▸ **Recorded information**:
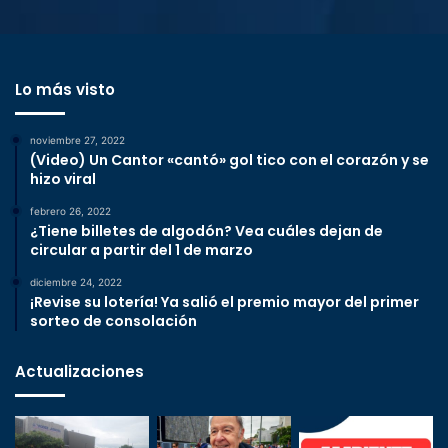
Lo más visto
noviembre 27, 2022
(Video) Un Cantor «cantó» gol tico con el corazón y se
hizo viral
febrero 26, 2022
¿Tiene billetes de algodón? Vea cuáles dejan de
circular a partir del 1 de marzo
diciembre 24, 2022
¡Revise su lotería! Ya salió el premio mayor del primer
sorteo de consolación
Actualizaciones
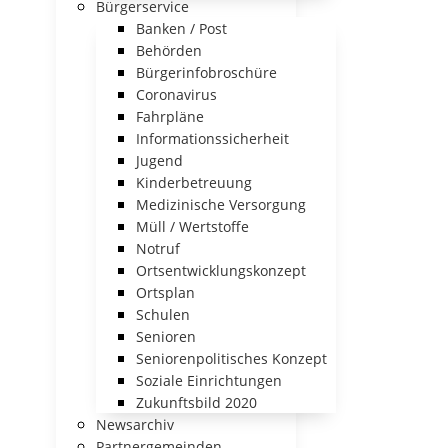
Bürgerservice
Banken / Post
Behörden
Bürgerinfobroschüre
Coronavirus
Fahrpläne
Informationssicherheit
Jugend
Kinderbetreuung
Medizinische Versorgung
Müll / Wertstoffe
Notruf
Ortsentwicklungskonzept
Ortsplan
Schulen
Senioren
Seniorenpolitisches Konzept
Soziale Einrichtungen
Zukunftsbild 2020
Newsarchiv
Partnergemeinden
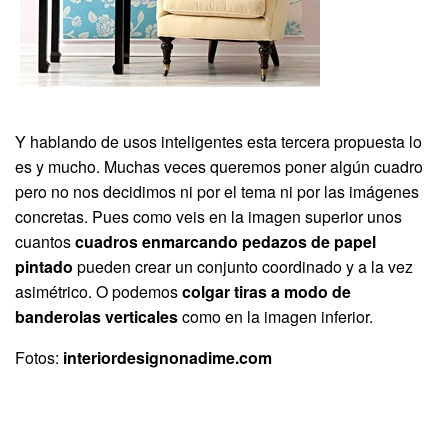
Y hablando de usos inteligentes esta tercera propuesta lo
es y mucho. Muchas veces queremos poner algún cuadro
pero no nos decidimos ni por el tema ni por las imágenes
concretas. Pues como veis en la imagen superior unos
cuantos
cuadros enmarcando pedazos de papel
pintado
pueden crear un conjunto coordinado y a la vez
asimétrico. O podemos
colgar tiras a modo de
banderolas verticales
como en la imagen inferior.
Fotos:
interiordesignonadime.com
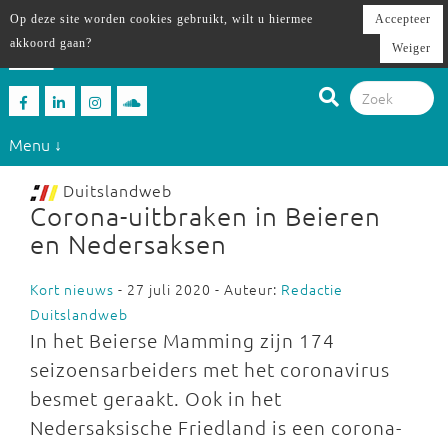
Op deze site worden cookies gebruikt, wilt u hiermee
Accepteer
akkoord gaan?
Weiger
Menu ↓
Duitslandweb
Corona-uitbraken in Beieren
en Nedersaksen
Kort nieuws
- 27 juli 2020 - Auteur:
Redactie
Duitslandweb
In het Beierse Mamming zijn 174
seizoensarbeiders met het coronavirus
besmet geraakt. Ook in het
Nedersaksische Friedland is een corona-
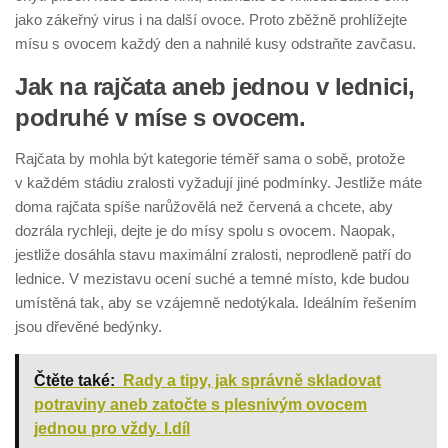
jako zákeřný virus i na další ovoce. Proto zběžně prohlížejte
mísu s ovocem každý den a nahnilé kusy odstraňte zavčasu.
Jak na rajčata aneb jednou v lednici,
podruhé v míse s ovocem.
Rajčata by mohla být kategorie téměř sama o sobě, protože
v každém stádiu zralosti vyžadují jiné podmínky. Jestliže máte
doma rajčata spíše narůžovělá než červená a chcete, aby
dozrála rychleji, dejte je do mísy spolu s ovocem. Naopak,
jestliže dosáhla stavu maximální zralosti, neprodleně patří do
lednice. V mezistavu ocení suché a temné místo, kde budou
umístěná tak, aby se vzájemně nedotýkala. Ideálním řešením
jsou dřevěné bedýnky.
Čtěte také:
Rady a tipy, jak správně skladovat
potraviny aneb zatočte s plesnivým ovocem
jednou pro vždy. I.díl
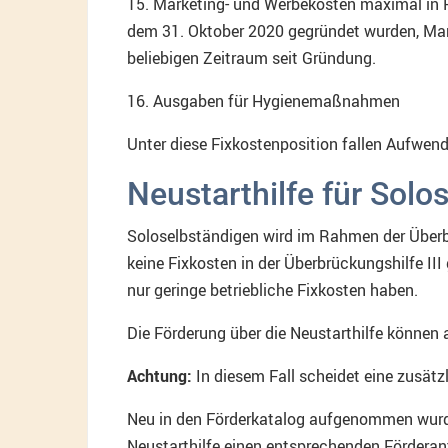
15. Marketing- und Werbekosten maximal in 
dem 31. Oktober 2020 gegründet wurden, Ma
beliebigen Zeitraum seit Gründung.
16. Ausgaben für Hygienemaßnahmen
Unter diese Fixkostenposition fallen Aufwe
Neustarthilfe für Solo
Soloselbständigen wird im Rahmen der Überbr
keine Fixkosten in der Überbrückungshilfe II
nur geringe betriebliche Fixkosten haben.
Die Förderung über die Neustarthilfe können
Achtung:
In diesem Fall scheidet eine zusätzl
Neu in den Förderkatalog aufgenommen wurde
Neustarthilfe einen entsprechenden Förderan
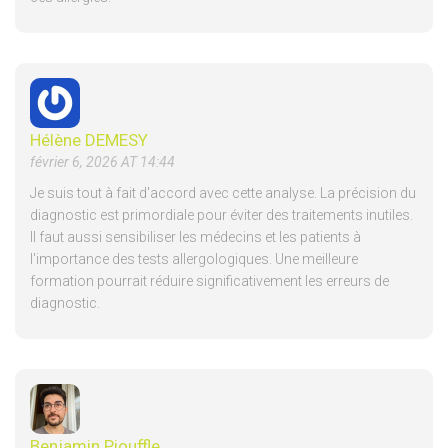
Hélène DEMESY
février 6, 2026 AT 14:44
Je suis tout à fait d'accord avec cette analyse. La précision du
diagnostic est primordiale pour éviter des traitements inutiles.
Il faut aussi sensibiliser les médecins et les patients à
l'importance des tests allergologiques. Une meilleure
formation pourrait réduire significativement les erreurs de
diagnostic.
Benjamin Piouffle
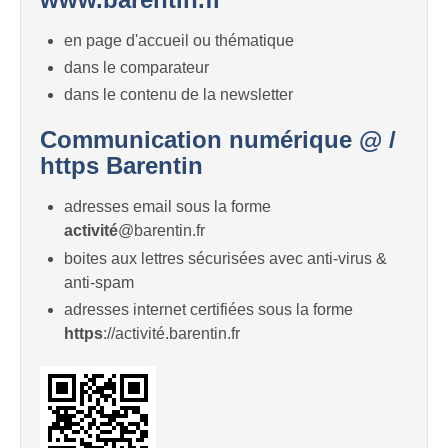
en page d'accueil ou thématique
dans le comparateur
dans le contenu de la newsletter
Communication numérique @ /
https Barentin
adresses email sous la forme
activité
@barentin.fr
boites aux lettres sécurisées avec anti-virus &
anti-spam
adresses internet certifiées sous la forme
https
://activité.barentin.fr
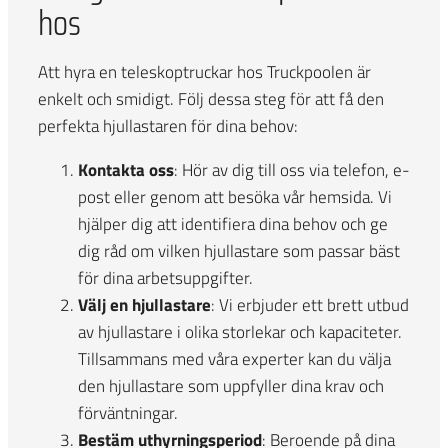
hos
Att hyra en teleskoptruckar hos Truckpoolen är
enkelt och smidigt. Följ dessa steg för att få den
perfekta hjullastaren för dina behov:
Kontakta oss
: Hör av dig till oss via telefon, e-
post eller genom att besöka vår hemsida. Vi
hjälper dig att identifiera dina behov och ge
dig råd om vilken hjullastare som passar bäst
för dina arbetsuppgifter.
Välj en hjullastare
: Vi erbjuder ett brett utbud
av hjullastare i olika storlekar och kapaciteter.
Tillsammans med våra experter kan du välja
den hjullastare som uppfyller dina krav och
förväntningar.
Bestäm uthyrningsperiod
: Beroende på dina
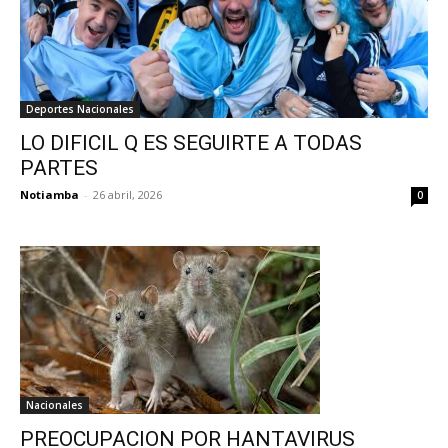
Deportes Nacionales
LO DIFICIL Q ES SEGUIRTE A TODAS
PARTES
Notiamba
-
26 abril, 2026
0
Nacionales
PREOCUPACION POR HANTAVIRUS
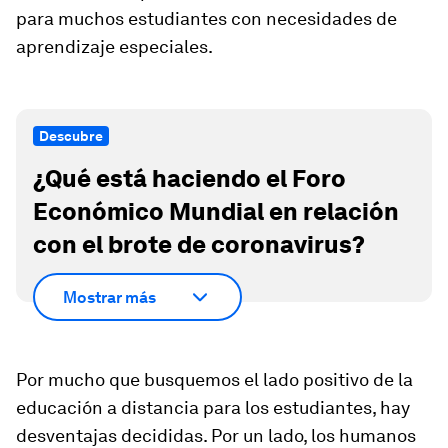
para muchos estudiantes con necesidades de
aprendizaje especiales.
Descubre
¿Qué está haciendo el Foro
Económico Mundial en relación
con el brote de coronavirus?
Mostrar más
Por mucho que busquemos el lado positivo de la
educación a distancia para los estudiantes, hay
desventajas decididas. Por un lado, los humanos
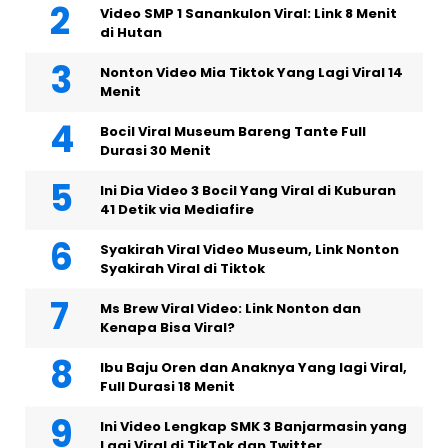
Video SMP 1 Sanankulon Viral: Link 8 Menit
di Hutan
Nonton Video Mia Tiktok Yang Lagi Viral 14
Menit
Bocil Viral Museum Bareng Tante Full
Durasi 30 Menit
Ini Dia Video 3 Bocil Yang Viral di Kuburan
41 Detik via Mediafire
Syakirah Viral Video Museum, Link Nonton
Syakirah Viral di Tiktok
Ms Brew Viral Video: Link Nonton dan
Kenapa Bisa Viral?
Ibu Baju Oren dan Anaknya Yang lagi Viral,
Full Durasi 18 Menit
Ini Video Lengkap SMK 3 Banjarmasin yang
Lagi Viral di TikTok dan Twitter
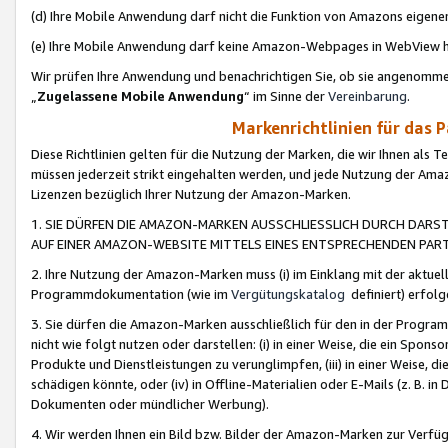
(d) Ihre Mobile Anwendung darf nicht die Funktion von Amazons eige
(e) Ihre Mobile Anwendung darf keine Amazon-Webpages in WebView 
Wir prüfen Ihre Anwendung und benachrichtigen Sie, ob sie angenomm
„
Zugelassene Mobile Anwendung
“ im Sinne der
Vereinbarung
.
Markenrichtlinien für das 
Diese Richtlinien gelten für die Nutzung der Marken, die wir Ihnen als 
müssen jederzeit strikt eingehalten werden, und jede Nutzung der Ama
Lizenzen bezüglich Ihrer Nutzung der Amazon-Marken.
1. SIE DÜRFEN DIE AMAZON-MARKEN AUSSCHLIESSLICH DURCH DARS
AUF EINER AMAZON-WEBSITE MITTELS EINES ENTSPRECHENDEN PART
2. Ihre Nutzung der Amazon-Marken muss (i) im Einklang mit der aktuells
Programmdokumentation (wie im
Vergütungskatalog
definiert) erfolg
3. Sie dürfen die Amazon-Marken ausschließlich für den in der Progr
nicht wie folgt nutzen oder darstellen: (i) in einer Weise, die ein Spo
Produkte und Dienstleistungen zu verunglimpfen, (iii) in einer Weise
schädigen könnte, oder (iv) in Offline-Materialien oder E-Mails (z. B.
Dokumenten oder mündlicher Werbung).
4. Wir werden Ihnen ein Bild bzw. Bilder der Amazon-Marken zur Verfüg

▸ **Work item**: Count how many lines in the data contain the word "adresses". Reply with that number only.

▸ **Your solution**: 2